What if Jean-Luc Godard took the “Children of Marx and Coca-Cola” fed them The Powder of Fear and then dropped them down some S&M dominated psycho-sexual fantasy wormhole that resembled Alice In Wonderland by way of The Marquis De Sade? You may not end up with Alain Robbe-Grillet’s Eden And After but you’d have to be quite close. Or completely off. Who the fuck knows?
Robbe-Grillet was not only famous for writing the script to Last Year at Marienbad, but as a noted filmmaker and novelist on his own. Following his non-linear, black & white experiments in challenging the narrative and aesthetics of popular cinema in the 1960s with L’Immortelle and Trans-Europ Express, his work would turn much darker (and much more colorful) in the 70s. Eden And After would be his first color film and the first to truly explore Robbe-Grillet’s interest in sadomasochism, which is at least touched on in every film of his prior. And that would be the least daring thing about it.
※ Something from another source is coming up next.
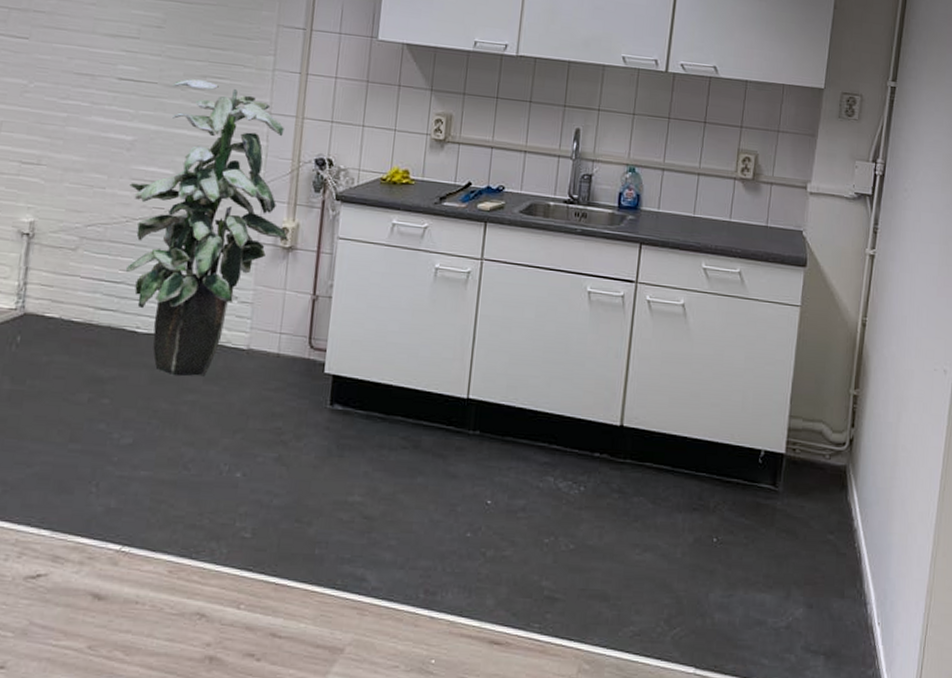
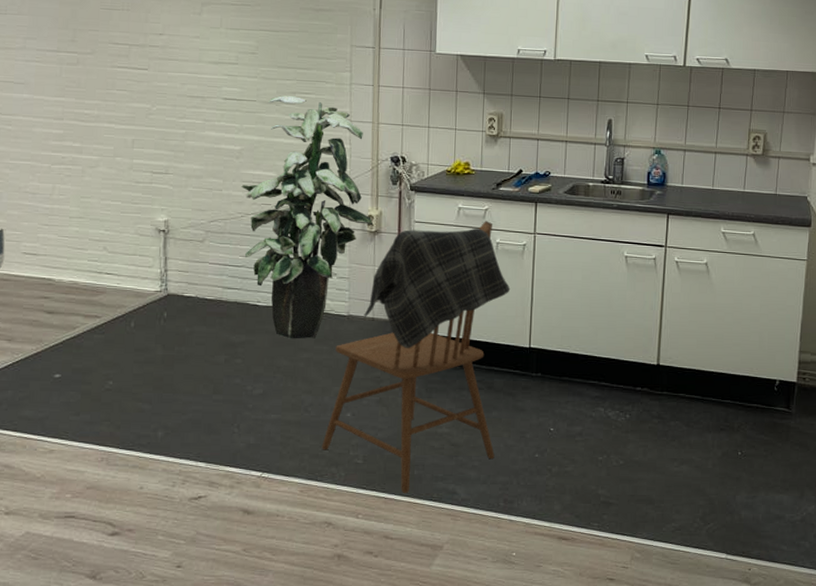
dining chair: none [200,241,449,578] -> present [321,221,511,493]

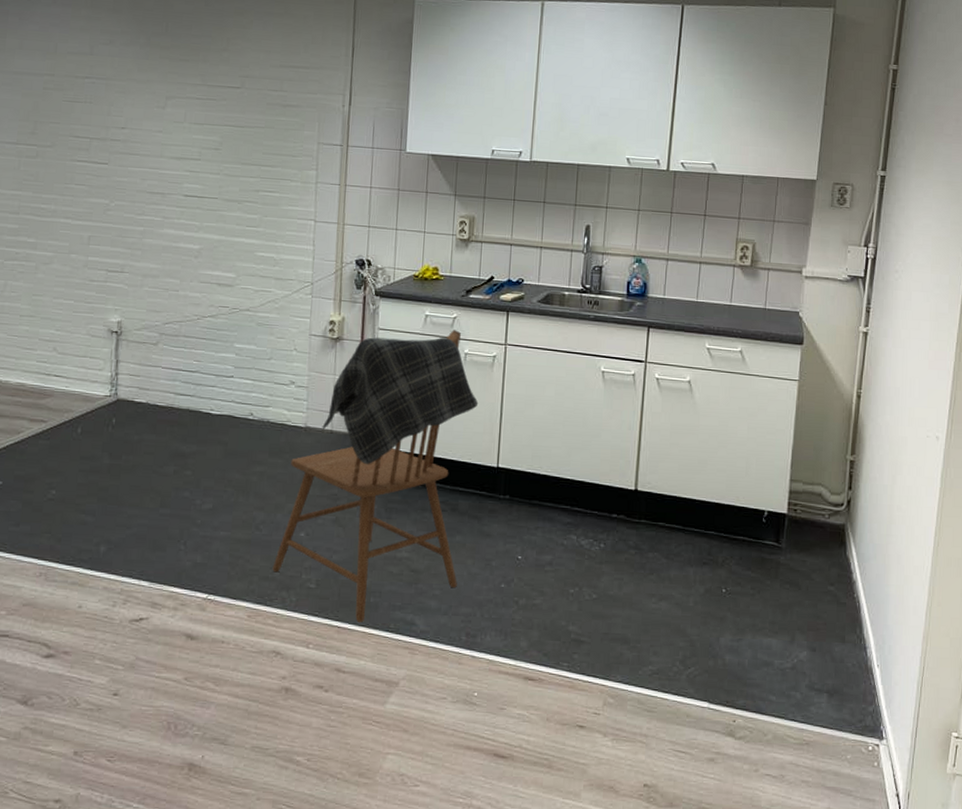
indoor plant: present [241,95,373,339] -> none [199,193,335,451]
Eden And After isn’t a traditional narrative, which should be expected coming from the writer of the beyond obtuse Last Year at Marienbad and the equally playful and cryptic Trans-Europ Express, but unlike his previous features it never feels like it has any warrant to be one. A lot has been written on Dream Logic and cinema, much of that following/involving the work of David Lynch (who cites Robbe-Grillet as an influence), and there is likely no other way to justify the sheer insanity contained in this 98 minutes. The story seems entirely arbitrary, but it involves a group of young intellectuals that congregate at a space named Eden and play weird games and discuss things that don’t make sense to anyone that wasn’t a 1970s young French intellectual, and then they start taking the Powder of Fear. What happens after that is like Altered States by way of Jess Franco.
It would be safe to say that I’m an admirer of Robbe-Grillet’s work and this is only second to the film which he’d follow it with, 1974’s Successive Slidings of Pleasure, if I were to attempt to place it. Most of it doesn’t make sense, some of it is meandering, all of it is stunning to look at and you’ll know within the opening credits if you should bother continuing. But you should, anyway. If you don’t, you’ll end up missing a puddle of what looks like rice pudding filled with blood and being fondled, nearly every female wearing mini skirts that would be deemed too short for Barbarella to wear, and the Mia Farrow lookalike lead doing an impromptu dance in front of a lot of fire. And then there’s all sorts of potential espionage, murder shenanigans, weird sex and rampant hallucinogenic drug usage. It’s a fun ride.
Kino has been releasing these Robbe-Grillet discs throughout the year and they’ve been a cause for celebration (at least for me). The only other color title so far has been Successive Slidings of Pleasure, and while it didn’t look quite as good as the black & white films, it was the best that I’ve ever seen it. Same now goes for Eden and After. As with the other discs, this is a restoration from 35mm materials and is in its original aspect ratio of 1.66:1. This transfer is actually a bit stronger than Successive Slidings of Pleasure‘s with very vibrant colors (especially the reds!) and a healthy grain structure that should more than please film fetishists. There are some brief moments of wear and damage to the source material but they’re hardly detrimental to the experience and don’t appear for any significant amount of time. Audio is 2.0 LPCM and is more than adequate for this presentation. Music never drowns out dialogue and I wasn’t reaching for my remote to adjust sound at all once it began. Solid work all around.
Supplements wise these discs have not been too packed, but they have all had an interview with Robbe-Grillet and this one does too. The interview runs for a half hour and is a casual, though informative, discussion that should be watched after seeing the film. We also get an alternate cut of Eden and After titled N. Takes the Dice which runs 79 minutes as opposed to 98. It’s really a different experience rather than just a trimming of sorts, and it makes sense considering how damned weird the original version is. It sort of works and it sort of doesn’t, but its inclusion here makes this an essential package for fans of Robbe-Grillet.